How Hotels are Reinventing Post-COVID

Post-COVID Upgrade: How Hotels are Reinventing Themselves to Adapt to the New Normal

 

In a time when almost every industry is affected by the pandemic, businesses are being pushed to pivot and refocus their operations and offers. The hospitality industry, one of the hardest-hit sectors, is being forced to adapt the way they cater to customers, while finding a way to maintain revenue in such uncertain times.

This article will put into perspective the actions hotel chains are taking to reinvent themselves and the butterfly effect it will have on clients.

Renovations to combat the virus

Many hotel businesses have closed their doors, some temporarily and others permanently. However, some are utilizing this time to refurbish and renovate their rooms.

Matt Rubie, General Manager of Australia-based Fraser Hospitality Group, believes that the current low demand for hotel rooms will give them a chance to undertake refurbishments that would normally be disruptive to operations and their guests’ experience.

While some groups are upgrading their spaces, other businesses are using this time to change their layouts in a way that will be suitable for the post-COVID world. Creating rooms with greater spatial layouts and generally restructuring their hotel to put guests’ worries to rest and promote social distancing have become a priority.

Hong Kong-based Marco Polo Prince Hotel, is looking forward to adding a “negative pressure” floor similar to the isolation technique used by hospitals. This will help prevent contamination as they help ensure that the pathogens are contained.

A safer customer experience

When it comes to guest safety, hotels are considering temporarily removing some of the amenities one would expect from a typical stay. The Four Seasons Hotel in New York City is currently serving as a “guinea pig” when it comes to changes in the hospitality sector.
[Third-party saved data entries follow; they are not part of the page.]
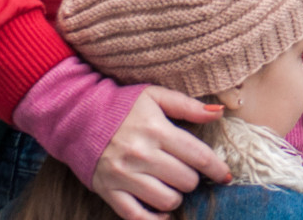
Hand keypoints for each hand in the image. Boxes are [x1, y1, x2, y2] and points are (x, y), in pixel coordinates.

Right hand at [91, 86, 229, 219]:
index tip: (225, 175)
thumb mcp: (154, 96)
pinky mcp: (109, 191)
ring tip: (171, 185)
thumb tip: (219, 113)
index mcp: (156, 130)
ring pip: (167, 200)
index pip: (198, 156)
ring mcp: (124, 176)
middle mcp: (141, 154)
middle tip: (186, 172)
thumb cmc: (121, 105)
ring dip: (175, 196)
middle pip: (185, 180)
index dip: (217, 168)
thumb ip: (187, 106)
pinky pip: (137, 217)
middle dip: (192, 179)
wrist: (77, 117)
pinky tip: (162, 213)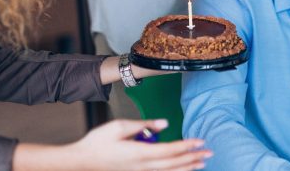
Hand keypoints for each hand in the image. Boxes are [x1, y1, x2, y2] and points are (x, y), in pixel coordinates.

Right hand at [69, 119, 211, 170]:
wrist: (80, 162)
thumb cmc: (97, 142)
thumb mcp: (119, 126)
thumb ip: (144, 125)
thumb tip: (165, 124)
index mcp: (139, 153)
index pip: (170, 150)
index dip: (187, 146)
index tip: (200, 141)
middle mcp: (142, 166)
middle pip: (174, 164)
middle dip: (193, 158)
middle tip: (210, 153)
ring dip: (187, 167)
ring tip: (202, 163)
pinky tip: (182, 170)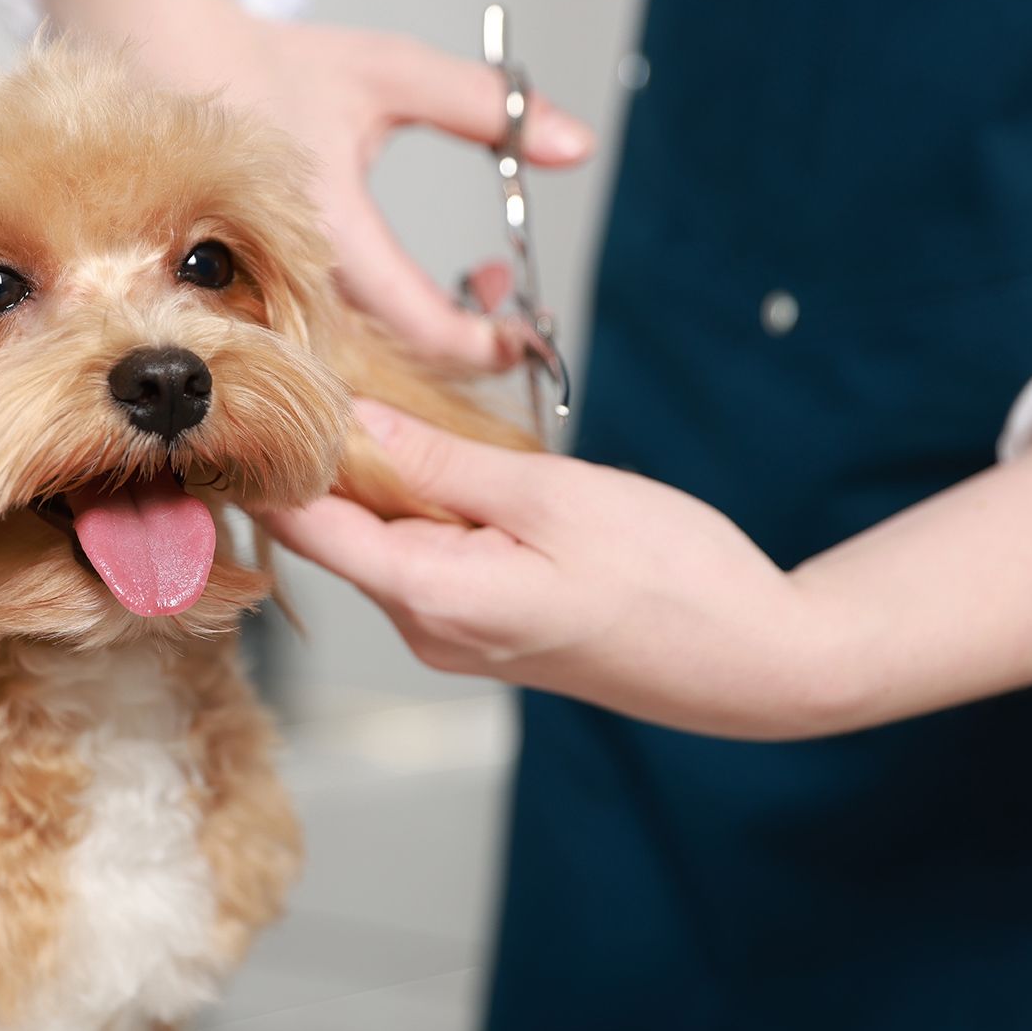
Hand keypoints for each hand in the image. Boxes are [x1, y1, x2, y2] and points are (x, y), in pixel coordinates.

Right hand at [37, 0, 593, 368]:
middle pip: (397, 359)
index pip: (425, 326)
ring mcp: (266, 299)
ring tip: (472, 283)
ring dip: (426, 328)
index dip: (489, 342)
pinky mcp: (253, 302)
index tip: (527, 329)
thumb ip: (486, 108)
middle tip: (501, 291)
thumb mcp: (391, 73)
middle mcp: (292, 279)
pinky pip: (328, 342)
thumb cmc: (271, 66)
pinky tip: (409, 285)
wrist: (167, 59)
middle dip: (464, 334)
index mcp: (330, 230)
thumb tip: (577, 144)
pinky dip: (384, 323)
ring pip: (364, 358)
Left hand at [264, 401, 835, 738]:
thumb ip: (440, 460)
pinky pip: (425, 558)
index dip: (279, 454)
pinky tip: (470, 469)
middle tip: (360, 370)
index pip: (304, 527)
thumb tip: (355, 421)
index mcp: (430, 597)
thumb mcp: (551, 493)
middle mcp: (425, 630)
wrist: (753, 660)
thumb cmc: (674, 581)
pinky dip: (431, 508)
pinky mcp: (480, 629)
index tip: (277, 387)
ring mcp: (451, 636)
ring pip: (383, 541)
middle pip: (337, 531)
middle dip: (342, 453)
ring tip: (432, 414)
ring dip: (396, 476)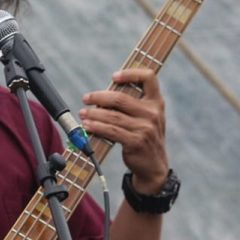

As hotels all over the country test changes that will be the new normal, one drastic measure they have taken is to remove minibars and the breakfast buffet. Room service has also been discontinued, while the restaurants, bars and coffee stations remain closed indefinitely offering pre-made boxed meals instead. While the traditional amenities of the hotel may be put on hold, it is just one of the efforts put in place to reduce touchpoints within the property.

In addition to the changes in customer dining, cleaning protocols have also changed. Limiting in-room housekeeping during a guest’s stay in another way to lessen contact. The Four Seasons also simplified the contents of the room so that germs will be less likely to spread.

Overall, decreasing touchpoints and limiting human interaction is the current priority of hotels. While this may go against the welcoming and accommodating nature of hotels, it is a necessary adjustment for both guest and staff safety.

Catering to a different market

McKinsey & Company’s recent research found that recovery to pre-COVID operation and revenue levels could take until 2023. While hotels continue to change and adapt to help ease worries, the fact remains the hotel industry everyone is used to is still years away.

One possible strategy to consider is to shift or narrow down the target market. Millennials, in particular, are more likely to begin traveling once restrictions are lifted as an article by the New York Post shows.

The fearlessness of the younger generation makes them eager to go back to travel once the threat of COVID-19 ends, especially when it means that they can save on airfares and accommodation prices. Additionally, they are more adept at technology and find no difficulties in taking advantage of a mobile-centered guest experience.

Changing hotel offers is also another way the industry is reinventing itself. Australian-based, Frasers Hospitality Group is looking to explore offering furnished flexible 12-month leases.  In an article by Homelike, a marketplace for apartment rentals, they listed the reasons why furnished apartments will thrive more than hotels during the pandemic. Along with being cheaper, they pointed out that long-term rentals give people access to their own kitchen while lessening constant exposure to larger groups of people.

One hotel company called Domio proves this by thriving during the Coronavirus lockdown. They saw an increase in hotel night stays from four to 11 in their properties, with guests booking an average of 25 nights through the mobile app.

As the Coronavirus count increases day by day, hotel businesses, both new and established, will need to shift from their traditional system if they plan to continue operations. From stricter safety protocols to revising company strategies, the hospitality industry is continually finding opportunities to adapt and upgrade in their own way.